▶ SOURCE EXTRACT
In 1862, war comes knocking at the door of the community of Water's Ford, Pa., and as Union supporters, the local men rally to answer the call to enlist. As their men march off to their unknown fates, the women of Elm Creek Valley are determined to contribute their share to the war effort and use their sewing and quilting skills to craft quilts and other items so desperately needed by their menfolk.
In “The Union Quilters,” Jennifer Chiaverini's latest Elm Creek Quilts novel, the women left behind in times of war show their strength and compassion in a fascinating historical story that sheds a new light on the hardships faced at home during the arduous Civil War.

▶ GIVEN EXERCISE 1
Based on the book description, explain in one to three sentences why the local men of Water's Ford rally to enlist.
The book description above has no connection to the records that follow.

▶ DATA PROVIDED
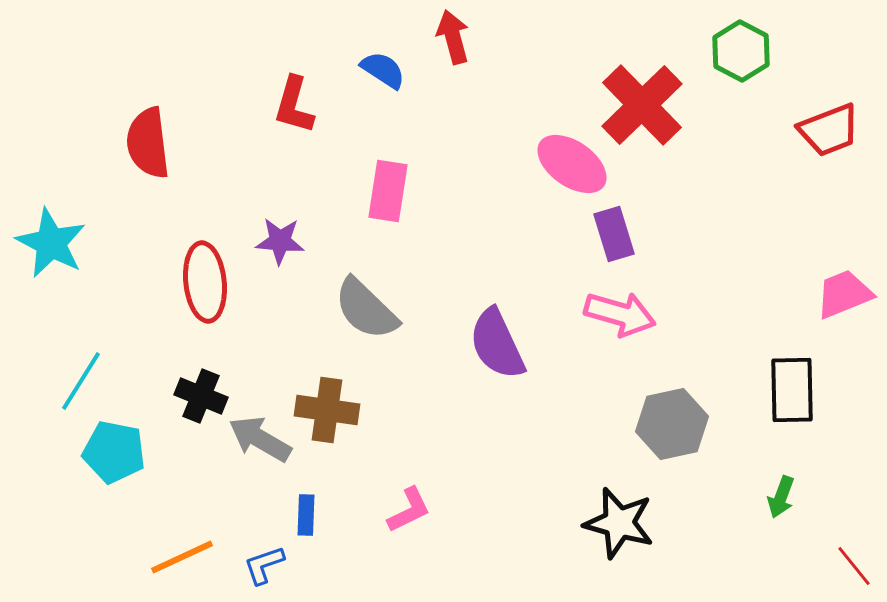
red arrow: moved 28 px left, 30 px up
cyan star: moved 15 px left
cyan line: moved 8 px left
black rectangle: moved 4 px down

...

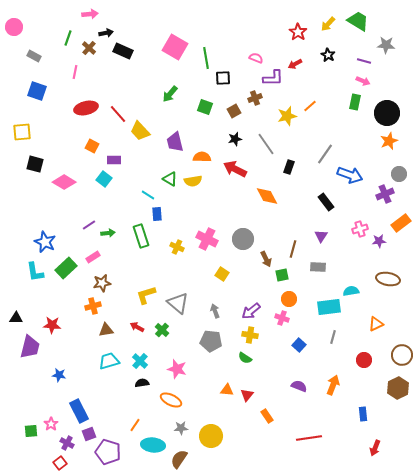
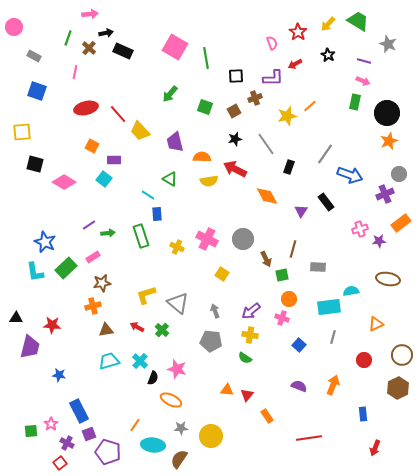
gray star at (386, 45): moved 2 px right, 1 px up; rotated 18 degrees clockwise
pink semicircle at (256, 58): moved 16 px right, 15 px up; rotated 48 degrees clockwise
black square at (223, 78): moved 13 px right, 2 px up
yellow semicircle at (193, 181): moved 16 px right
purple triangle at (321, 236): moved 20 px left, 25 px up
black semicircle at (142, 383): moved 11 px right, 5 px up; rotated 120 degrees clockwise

▶ GIVEN EXERCISE 2
Turn the records, everything from the line containing "red arrow: moved 28 px left, 30 px up" down to the line containing "black rectangle: moved 4 px down", into a numbered list, leaving out blank lines.

▶ WRITTEN REPLY 1
War comes to their community in 1862, and as Union supporters, they answer the call to enlist.

▶ WRITTEN REPLY 2
1. red arrow: moved 28 px left, 30 px up
2. cyan star: moved 15 px left
3. cyan line: moved 8 px left
4. black rectangle: moved 4 px down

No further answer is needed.